Researchers recently discovered the average size of an erect male penis has increased by 25% over the past 30 years. But, not everyone is entirely thrilled about the news.
The research published in World Journal of Men's Health and conducted by Stanford University, expressed concerns that the increase could actually indicate reduced fertility due to poor diets, sedentary lifestyles and chemicals.
"Our reproductive system is one of the most important pieces of human biology," said Professor of Urology at Stanford Medicine Dr. Michael Eisenberg. "If we're seeing this fast of a change, it means that something powerful is happening to our bodies. We should try to confirm these findings and if confirmed, we must determine the cause of these changes."
The researched looked at 75 different studies regarding the male genitalia, testing penises while flaccid, stretched and fully erect. Flaccid ones measured at an average of 3.4 inches and stretched ones reached 5.1 inches on average.
While erect penis growth remained somewhat steady up until 1992, from that point on erect penis growth jumped by 25%. According to The Sun newspaper, in the UK, the average penis ranges from 3.5-5.8 inches.
According to Dr. Eisenberg, chemical exposure, pesticides, and hygiene products could be the contributing factors. "As we change our body's constitution, that also affects our hormonal milieu. Chemical exposure has also been posited as a cause for boys and girls going into puberty earlier, which can affect genital development," he said.
In early 2022, a research found that cell phones could be compromising to male fertility.
"Male cell-phone users should strive to reduce mobile phone use to protect their sperm quality," said Dr.
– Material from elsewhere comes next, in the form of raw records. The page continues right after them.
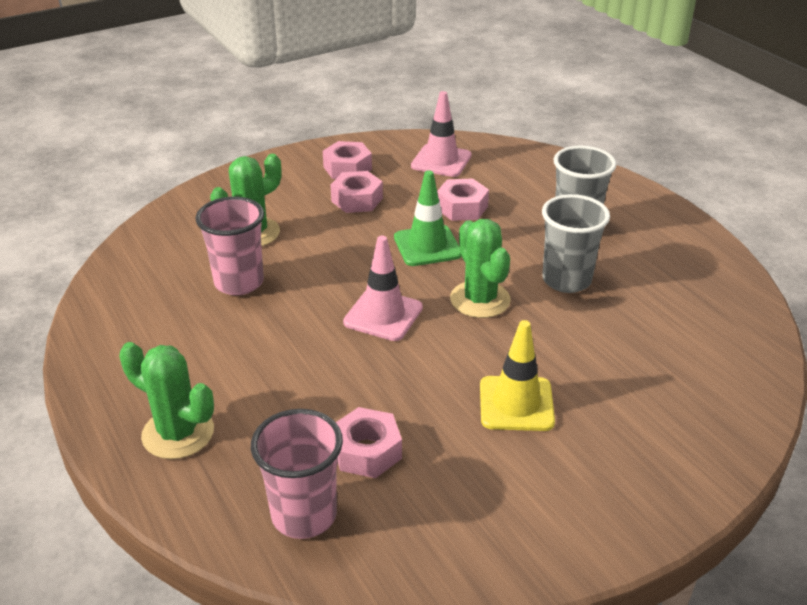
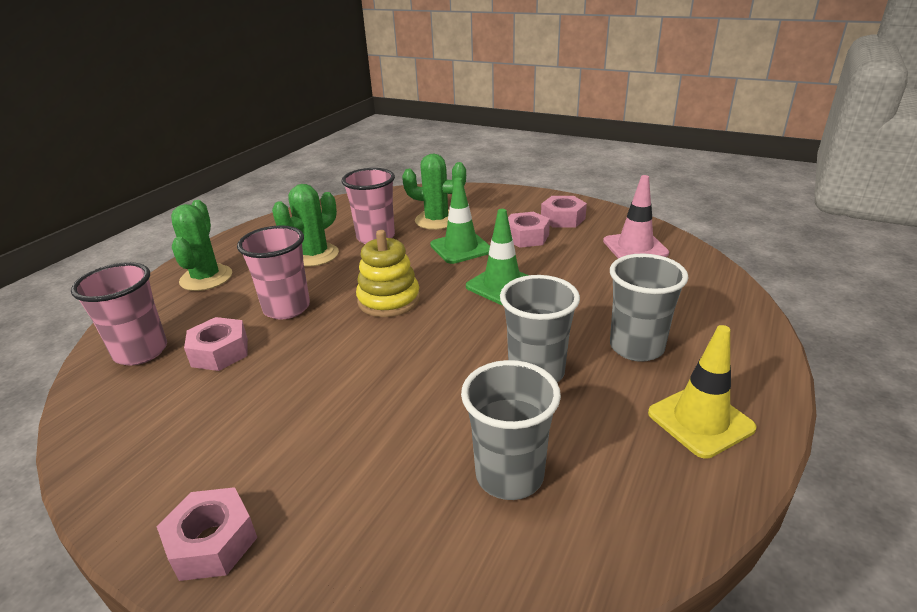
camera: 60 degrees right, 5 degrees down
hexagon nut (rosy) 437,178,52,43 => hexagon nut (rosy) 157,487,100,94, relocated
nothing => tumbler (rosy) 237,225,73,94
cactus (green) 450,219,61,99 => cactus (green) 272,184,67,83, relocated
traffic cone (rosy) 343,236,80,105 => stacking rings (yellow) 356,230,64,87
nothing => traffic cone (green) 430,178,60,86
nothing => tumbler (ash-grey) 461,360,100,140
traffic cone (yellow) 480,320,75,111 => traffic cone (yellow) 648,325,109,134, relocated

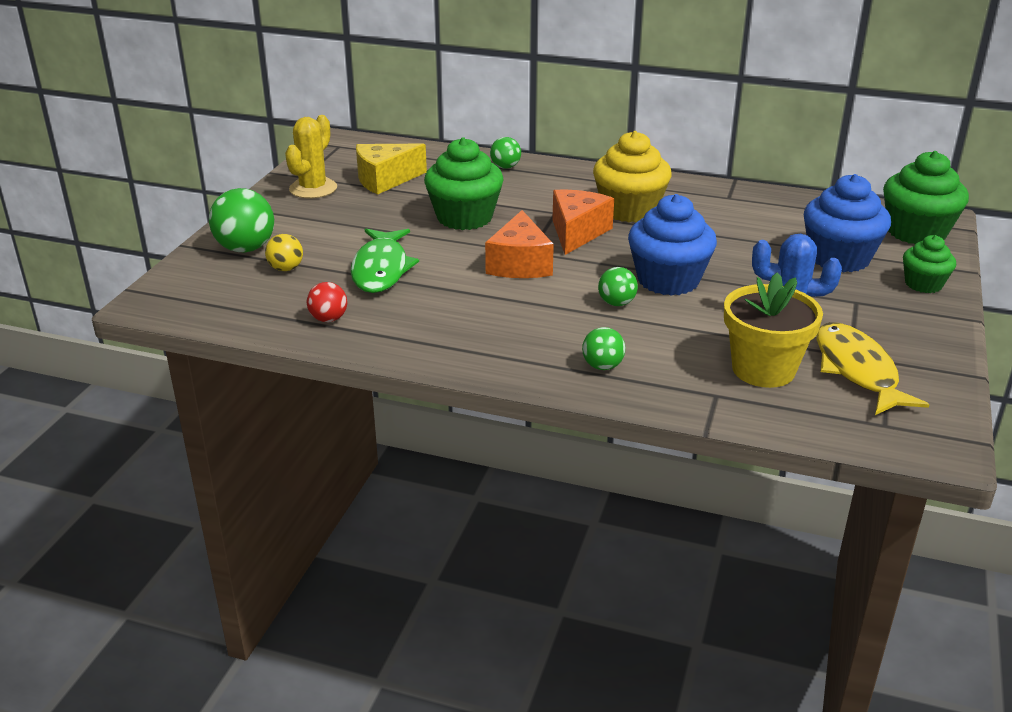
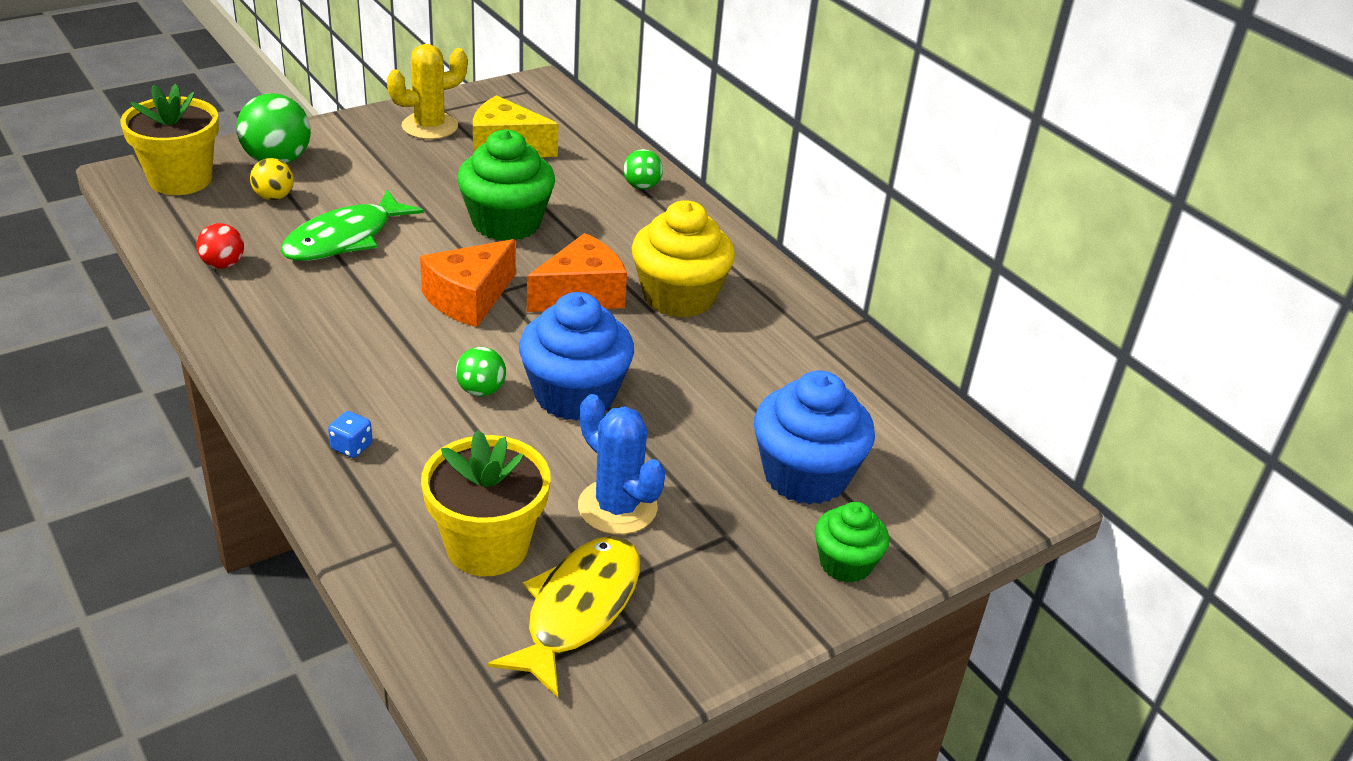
camera: 35 degrees right, 5 degrees up
nothing => flower pot (yellow) 120,84,99,111
sphere (green) 582,327,43,43 => die (cobalt) 328,411,45,47
muffin (green) 883,151,86,93 => nothing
Yun Hak Kim from Pusan National University. "Additional studies will be needed to determine the effect of exposure to electromagnetic waves emitted from new mobile phone models in the present digital environment."
Additionally, researchers in China have deduced that men living in heavily urban areas tend to have reduced fertility than those living in the country side. A Taiwanese research released in 2017 reached similar conclusions.
Back then, Professor of Andrology at Sheffield University, Allan Pacey, said: “The main result of the paper appears to be that as the concentration of fine particulates increases, then so does the proportion of sperm which are abnormally shaped."